**Elements of Kubernetes**
published: 17 December 2020
In this article, I lay out the elements of Kubernetes _from an application
developer's perspective_. Familiarity with deploying applications in a
production environment is expected[^familiarity].
Rather than explaining Kubernetes from the ground-up and building a pie in the
sky that no-one will eat because it has strawberries and whipped cream and who
likes that, I introduce Kubernetes as a solution for problems you are
encountering in high-traffic production environments right now:
- Your application needs to serve 1000s of requests per second so you need many instances of the application running
- Clients of your application need to connect to one IP address and requests will be routed to the different application instances automatically
- You need to be able to push changes to your application without downtime
- You need to be able to rollback changes to your application
- Your application needs to be _warmed up_: things need to happen before your application can start serving up requests.

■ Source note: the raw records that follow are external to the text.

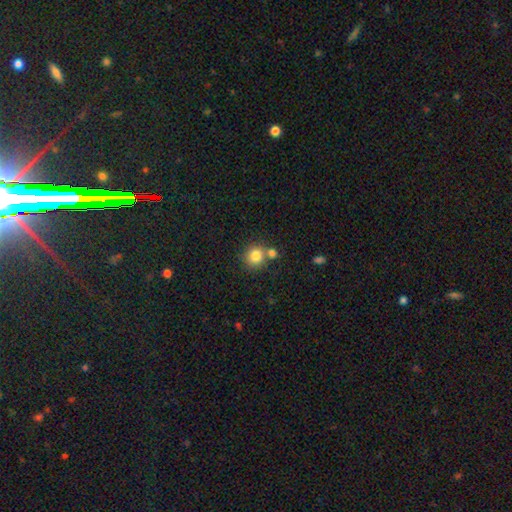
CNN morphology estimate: The model was most divided on "merging": none: 64%, merger: 25%, minor disturbance: 9%, major disturbance: 3%. More confident: how rounded — round (89%); smooth or featured — smooth (82%).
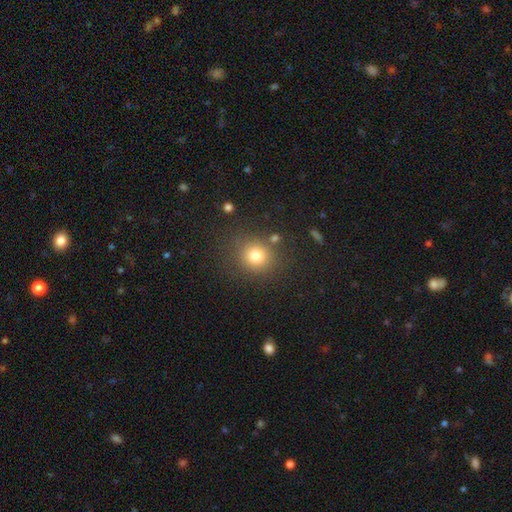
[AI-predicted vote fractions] Smooth or featured?
  - smooth: 79% *
  - star or artifact: 13%
  - featured or disk: 8%
How rounded?
  - round: 86% *
  - in between: 14%
  - cigar-shaped: 1%
Merging?
  - none: 80% *
  - minor disturbance: 10%
  - merger: 5%
  - major disturbance: 5%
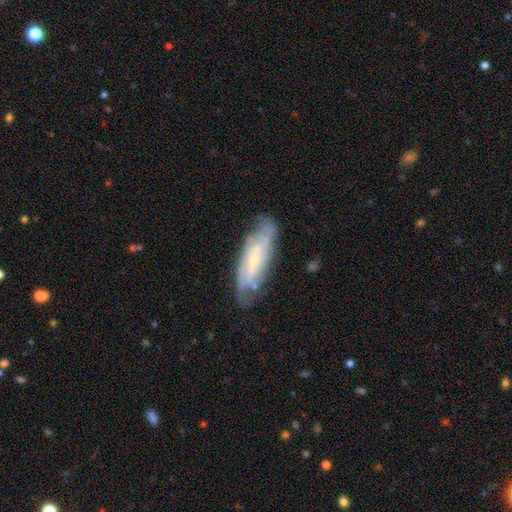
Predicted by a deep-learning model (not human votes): Overall: featured or disk (71%). Edge-on disk: no (80%). Bar: no (49%; weak 35%). Spiral arms: yes (88%). Spiral arm count: can't tell (46%; 2 28%). Spiral winding: tight (54%; medium 33%). Bulge size: small (69%). Merging: none (77%).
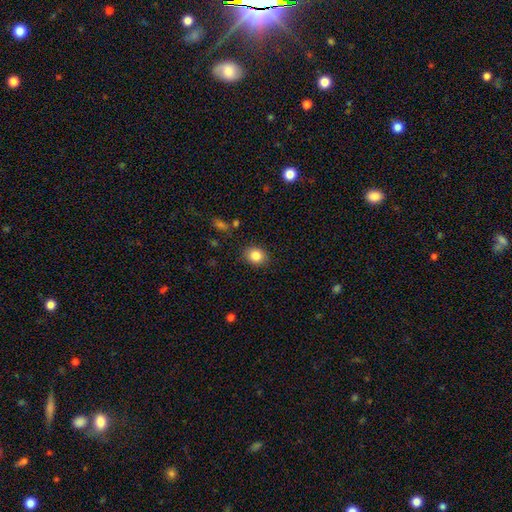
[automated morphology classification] A smooth galaxy with no disk features (85%) that is round (59%). Merging: none (86%).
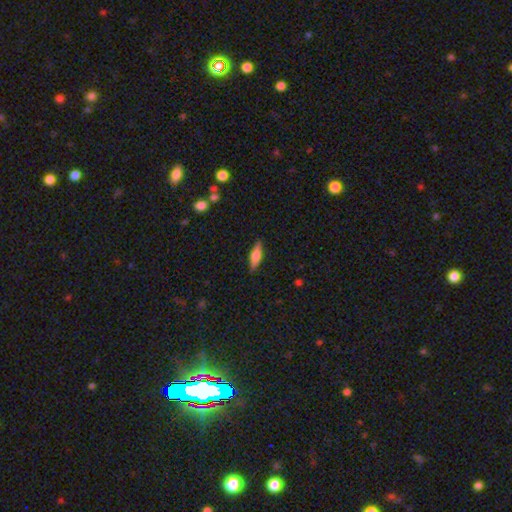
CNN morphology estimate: smooth_or_featured: smooth (p=0.60) [alt: featured or disk p=0.33]
how_rounded: cigar-shaped (p=0.56) [alt: in between p=0.41]
merging: none (p=0.88) [alt: minor disturbance p=0.09]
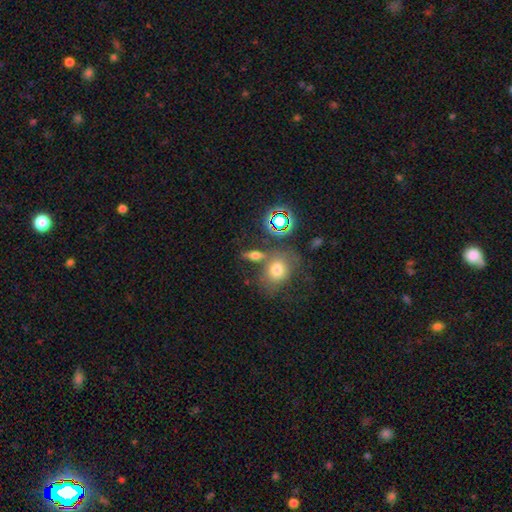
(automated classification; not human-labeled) Morphology: type=smooth (56%); roundness=in between (51%); merging=none (56%).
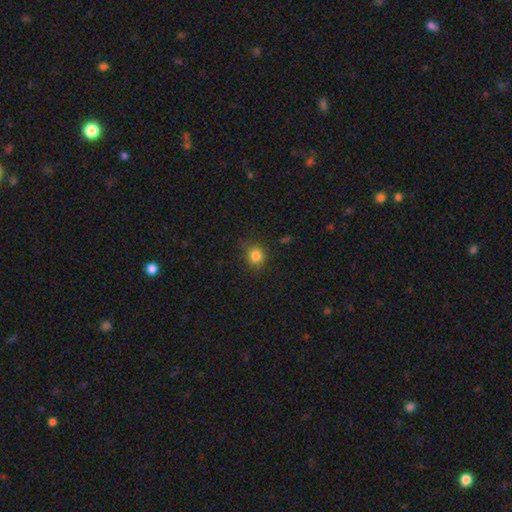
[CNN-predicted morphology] smooth 84%, star or artifact 12%, featured or disk 5%. Down the decision tree: how rounded — round (85%); merging — none (80%).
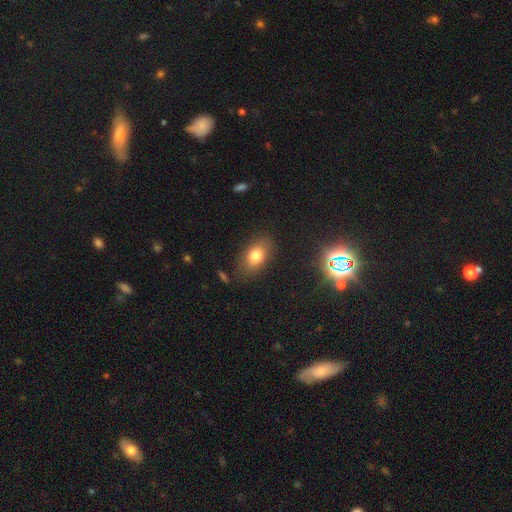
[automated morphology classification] smooth 77%, featured or disk 12%, star or artifact 11%. Down the decision tree: how rounded — in between (82%); merging — none (82%).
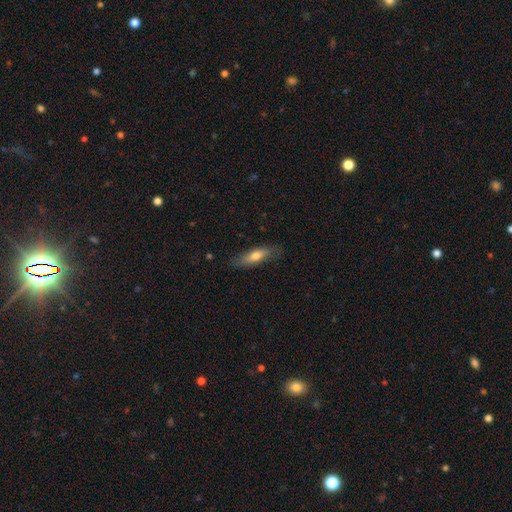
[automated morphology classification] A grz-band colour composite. It shows a smooth galaxy with no disk features (67%) that is in between round and cigar-shaped (49%). Merging: none (78%).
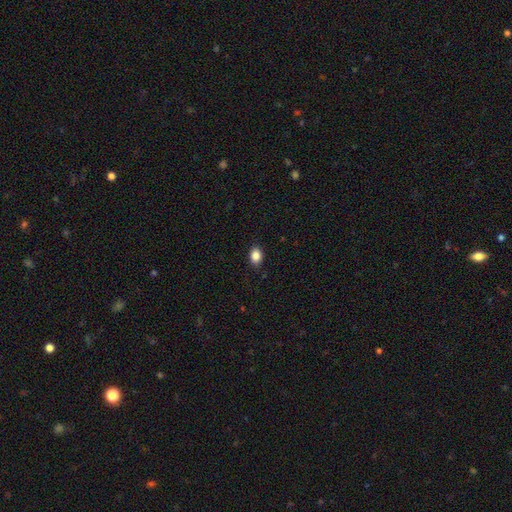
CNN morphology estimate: smooth-or-featured: smooth: 86% | star or artifact: 9% | featured or disk: 4%
  how-rounded: in between: 70% | round: 29% | cigar-shaped: 1%
  merging: none: 88% | minor disturbance: 9% | major disturbance: 2% | merger: 1%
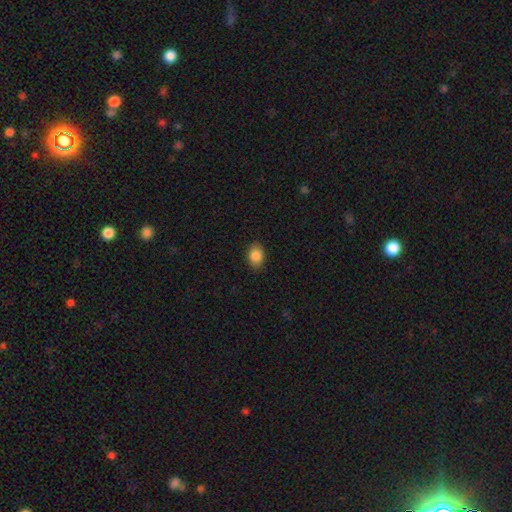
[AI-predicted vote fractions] Morphology: type=smooth (86%); roundness=in between (73%); merging=none (88%).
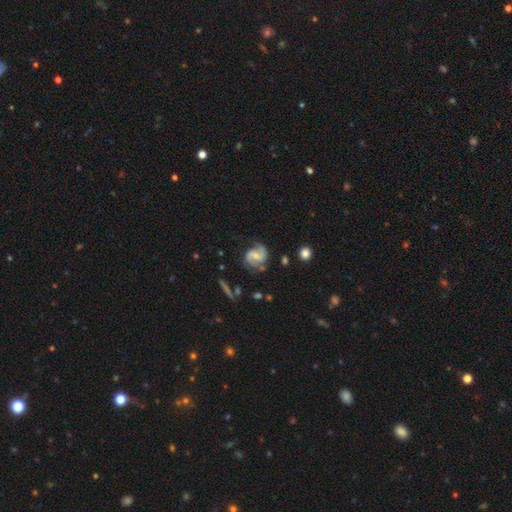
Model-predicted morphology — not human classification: Smooth or featured? Predicted: featured or disk (p=0.84). Edge-on disk? Predicted: no (p=0.98). Bar? Predicted: weak (p=0.45). Spiral arms? Predicted: yes (p=0.96). Spiral winding? Predicted: medium (p=0.50). Spiral arm count? Predicted: 2 (p=0.91). Bulge size? Predicted: small (p=0.44). Merging? Predicted: none (p=0.74).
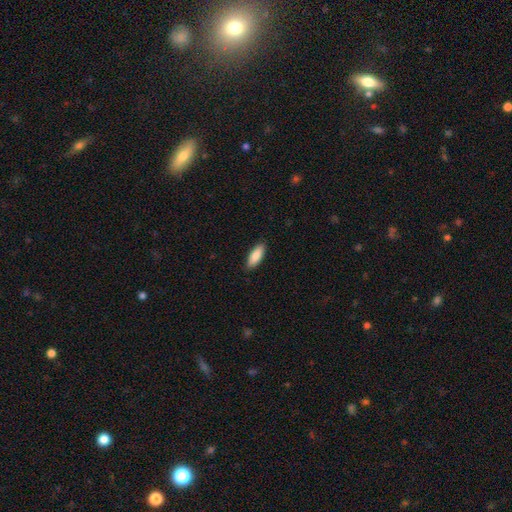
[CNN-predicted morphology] Smooth or featured? smooth (87%)
How rounded? in between (73%)
Merging? none (89%)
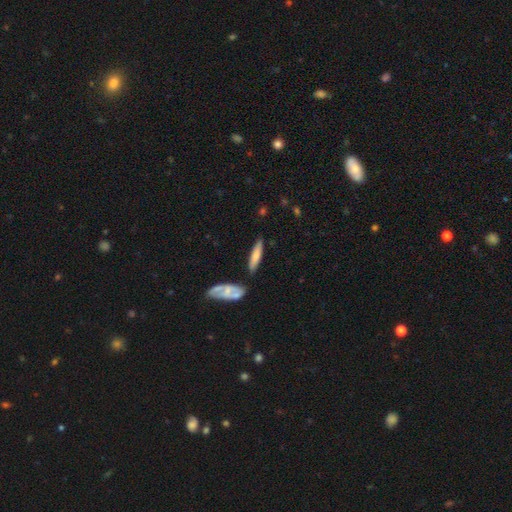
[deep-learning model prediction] Smooth or featured? Predicted: smooth (p=0.66). How rounded? Predicted: cigar-shaped (p=0.79). Merging? Predicted: none (p=0.78).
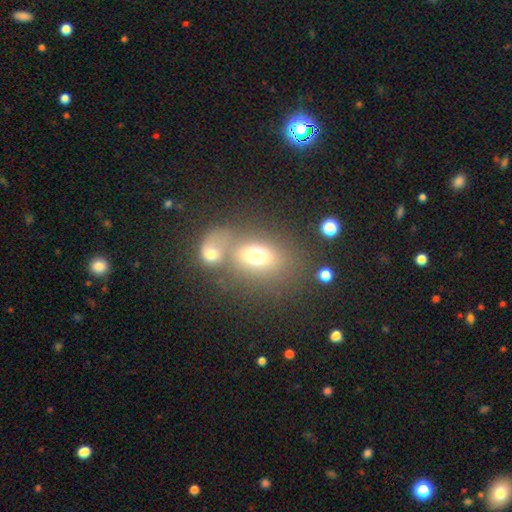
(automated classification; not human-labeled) Smooth or featured? Predicted: smooth (p=0.67). How rounded? Predicted: in between (p=0.70). Merging? Predicted: merger (p=0.50).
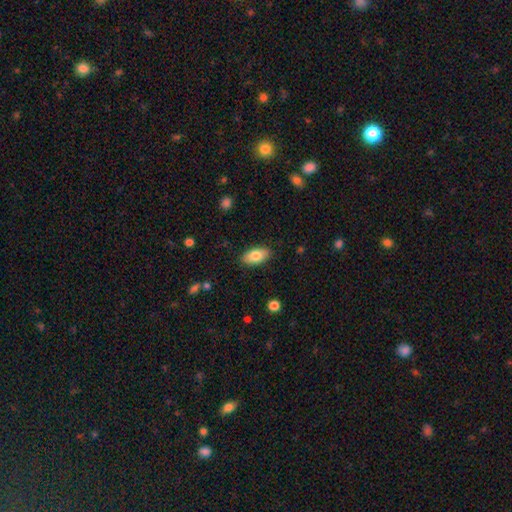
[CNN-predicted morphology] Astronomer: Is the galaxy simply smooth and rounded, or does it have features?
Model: smooth — 80%.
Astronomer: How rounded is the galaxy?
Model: in between — 91%.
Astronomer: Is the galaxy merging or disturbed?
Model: none — 87%.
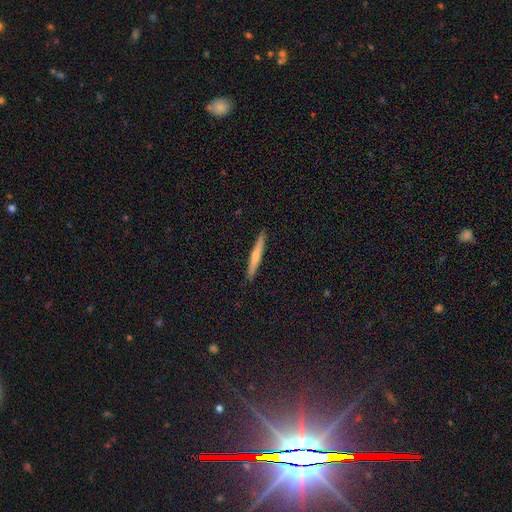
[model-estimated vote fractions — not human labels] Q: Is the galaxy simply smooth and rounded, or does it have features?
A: smooth — 62%.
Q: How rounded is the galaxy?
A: cigar-shaped — 96%.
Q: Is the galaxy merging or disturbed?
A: none — 92%.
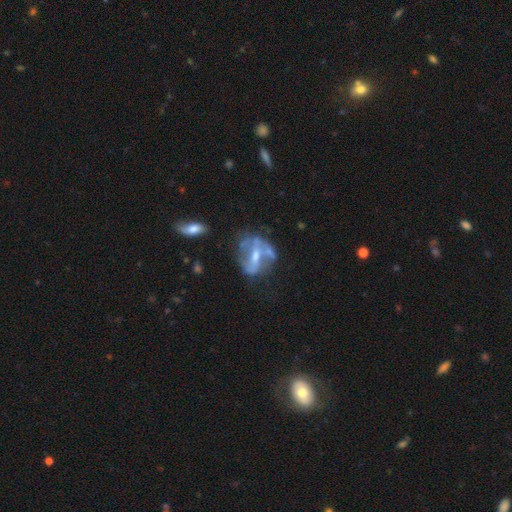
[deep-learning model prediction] smooth_or_featured: featured or disk (p=0.70) [alt: smooth p=0.21]
disk_edge_on: no (p=0.94) [alt: yes p=0.06]
bar: weak (p=0.37) [alt: strong p=0.32]
has_spiral_arms: no (p=0.53) [alt: yes p=0.47]
bulge_size: moderate (p=0.49) [alt: small p=0.39]
merging: none (p=0.41) [alt: major disturbance p=0.23]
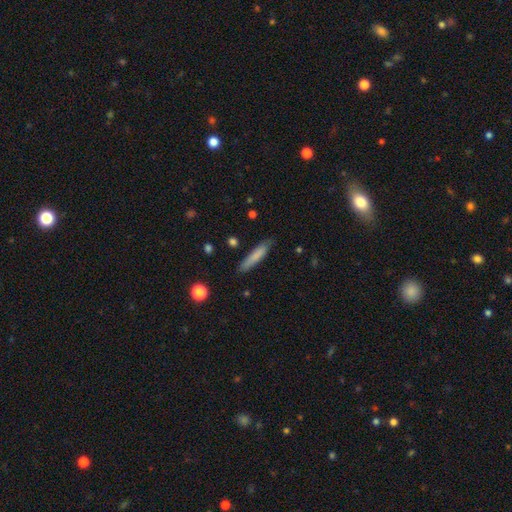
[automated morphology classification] Q: Smooth or featured?
A: smooth (78%); runner-up: featured or disk (15%)
Q: How rounded?
A: cigar-shaped (88%); runner-up: in between (11%)
Q: Merging?
A: none (82%); runner-up: minor disturbance (14%)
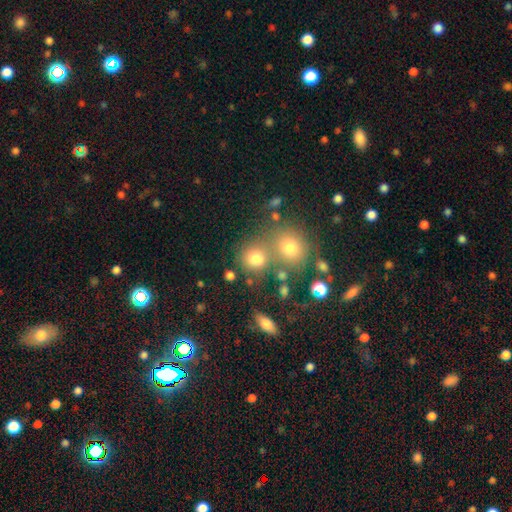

For example, the application instance needs to sync its data with the data of other instances
- When an instance of your application dies (and is thus no longer able to serve requests), that instance needs to become invisible to clients of your application. Traffic should be guided to still-functioning instances of your application
- To save costs during the night, when you need less capability for your main application, you want to reuse some of the available capability to run batch jobs
- There will be times when there will not be enough machines to serve your traffic (during a promotion, or, say, the holiday period), so you want to increase, _scale up_, the amount of physical machines you have available. After the busy period, you want to get back to normal and scale down
It will come as no surprise (if you _are_ surprised: Sinterklaas does indeed
exist _and_ the world is a beautiful place where no-one drags themselves
through wondering _where and when in the name it all went wrong_) that
_Kubernetes_ is _a_ solution for those problems. I'll refer to _Kubernetes_ by
its common abbreviation of _k8s_ -- pronounced _kates_, because that's what all
the cool kids do and I'll do the same even though it's aeons since I was a kid.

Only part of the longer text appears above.